On Palm Sunday, Jesus entered Jerusalem as an unexpected King claiming his unexpected Kingdom, and doing so, Jesus received an incredibly warm welcome from the people of Jerusalem who showed up in great numbers to hail him as their King.
And yet, Jesus was able to see through their praise to recognize that they were still rebellious against his actual reign. As much as Jesus was the unexpected King, the people of Jerusalem were unexpected rebels. Luke records the scene:
41And when he drew near and saw the city, he wept over it, 42saying, “Would that you, even you, had known on this day the things that make for peace! But now they are hidden from your eyes. 43For the days will come upon you, when your enemies will set up a barricade around you and surround you and hem you in on every side 44and tear you down to the ground, you and your children within you. And they will not leave one stone upon another in you, because you did not know the time of your visitation. (Luke 19:41-44)
This was a day of great joy! the people were rejoicing and praising God with a loud voice and shouting praises to Jesus as their King who had come in the name of the Lord. Recognizing that Jesus was a King who would bring peace (even if they did not realize the means by which Jesus would bring peace), they announced benedictions: “Peace in heaven and glory in the highest!”

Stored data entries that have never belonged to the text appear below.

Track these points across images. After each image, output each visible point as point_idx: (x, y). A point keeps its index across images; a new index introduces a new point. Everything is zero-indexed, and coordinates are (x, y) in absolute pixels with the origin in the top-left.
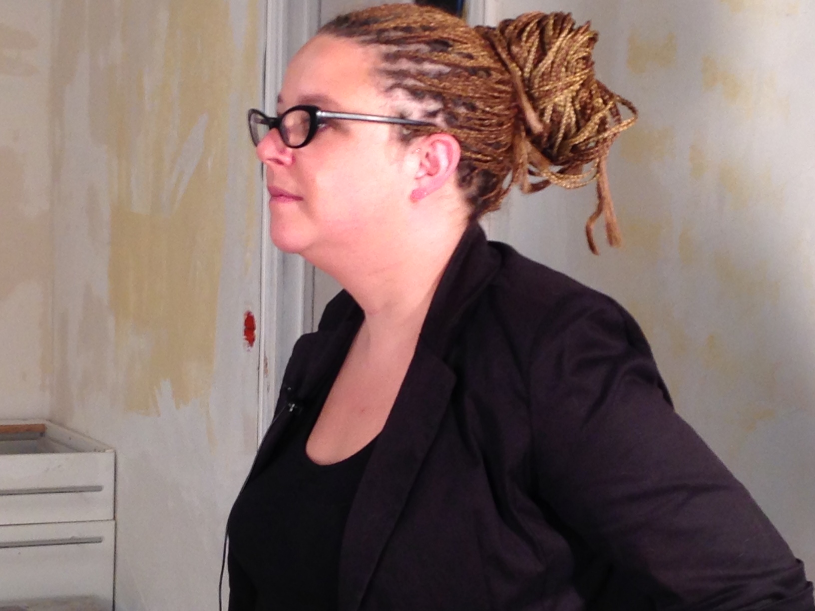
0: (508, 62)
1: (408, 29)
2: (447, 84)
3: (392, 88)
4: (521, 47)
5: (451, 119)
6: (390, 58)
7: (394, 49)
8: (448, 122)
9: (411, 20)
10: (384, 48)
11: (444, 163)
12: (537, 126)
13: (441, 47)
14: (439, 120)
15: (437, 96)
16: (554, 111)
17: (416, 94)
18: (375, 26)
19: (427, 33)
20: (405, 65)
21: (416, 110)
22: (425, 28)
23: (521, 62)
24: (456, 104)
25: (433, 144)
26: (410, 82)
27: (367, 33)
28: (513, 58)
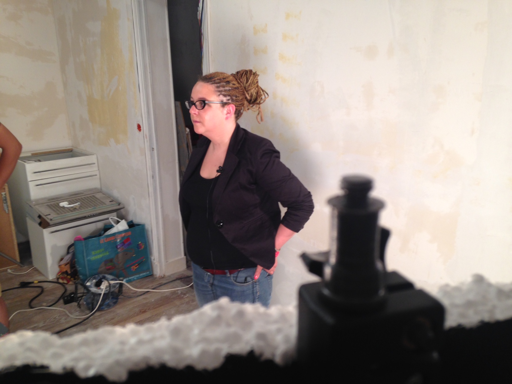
0: (240, 83)
1: (220, 79)
2: (231, 92)
3: (219, 95)
4: (242, 79)
5: (232, 100)
6: (218, 87)
7: (218, 85)
8: (232, 101)
9: (220, 77)
10: (216, 85)
11: (232, 110)
12: (249, 98)
13: (228, 83)
14: (230, 101)
15: (229, 95)
16: (251, 94)
17: (225, 96)
18: (213, 80)
19: (224, 80)
20: (221, 89)
21: (225, 99)
22: (224, 79)
23: (243, 83)
24: (233, 96)
25: (229, 107)
26: (223, 93)
27: (211, 81)
28: (241, 82)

But in the midst of all this joy, we find Jesus weeping over Jerusalem. We only read twice in the Gospels specific accounts of Jesus weeping, and the other time he weeps is when his friend Lazarus had died (John 11:35). The author of Hebrews gives us a bit more detail about Jesus’ tears, writing:
In the days of his flesh, Jesus offered up prayers and supplications, with loud cries and tears, to him who was able to save him from death, and he was heard because of his reverence. (Hebrews 5:7)
Apparently, Jesus wept frequently as he prayed, crying out to God as he prayed for himself and for the people that he had come to save.
But here, in Luke 19, Jesus begins to weep in the middle of a party. As everyone is celebrating his rule and his reign, Jesus breaks down into tears over Jerusalem.
Why does he weep so bitterly despite being surrounded by such joy? Because Jerusalem was a rebellious city.
Now, we might expect Jesus to give these disciples the benefit of the doubt, especially as they lavished on him such expansive praise. It seems strange that Jesus’ most poignant recognition of Jerusalem’s rebellion should come at the height of Jerusalem’s recognition of Jesus’ Kingship, but that is exactly what is happening here.
In fact, it is precisely because the people of Jerusalem have come to greet him that Jesus is so deeply troubled by their rebellion. At the core of their hearts, Jesus perceives that they want nothing to do with him–at least, not on his terms. Certainly, they have uses for Jesus that they would be happy to direct him toward, but they do not actually want Jesus to be their king.
So, in the midst of this celebration, Jesus sees firsthand the joy of what his coming reign ought to be. He is able to see and smell and feel the celebration that should come to hail the incarnate Son of God.
And yet, Jerusalem still rejects Jesus’ terms of peace. “There would be peace,” Jesus says, “if only you had known the things that make for peace! If only you recognized the peace I offer you, turning from your sin and flying to me–and only me–for salvation.”
But these unexpected rebels who had intended to enthrone Jesus actually reject him.
This was to be a day of joy and salvation and victory, but now their King turns the tables on them, insisting that the things that make for peace are now hidden from their eyes. They did not recognize their time of visitation, and now their time is up. Judgment is at hand, and Jerusalem stands on the brink of utter, complete annihilation.
“Visitation” in the Bible refers to God’s visiting his people for one of two purposes (or, sometimes, for both): either for salvation, or for judgment (see John Piper on this passage). Jesus had visited his people just as Zechariah had prophesied in Luke 1:68: “Blessed be the Lord God of Israel, for he has visited and redeemed his people…” But because of the hardness of their hearts, God’s visitation of his people through his Son Jesus Christ became a visitation of judgment and not of salvation.
Don’t miss, though, the radical gospel truth even at this moment in salvation history: the judgment of God’s visitation would fall first on Jesus Christ, and only then on the rebels who rejected him. Jesus was heading into Jerusalem to receive the full wrath of God’s judgment against sinners in order that he might offer peace to those who believe in his name. Jesus faced unexpected judgment so that we could receive unexpected salvation.
But by 70 AD, Jesus’ prophecy had come true. Rome marched against Jerusalem, razing it to the ground so that no stone remained on top of another. Even still, this judgment is nothing compared to the judgment that Jesus himself will bring when he leads his own armies when he returns, destroying his enemies forever.
Even now, Jesus offers terms of peace. Repent from your sins and believe the gospel, that Jesus Christ has received judgment on the cross in your place, for your sins. Would that you knew the terms that make for peace!
But a day is coming when the terms that make for peace will be hidden from your eyes, blocked out by the radiance of the glory of Jesus Christ as he comes to judge the world. Do not remain rebellious, but kiss the Son while there is still time, lest he be angry, and you perish in the way.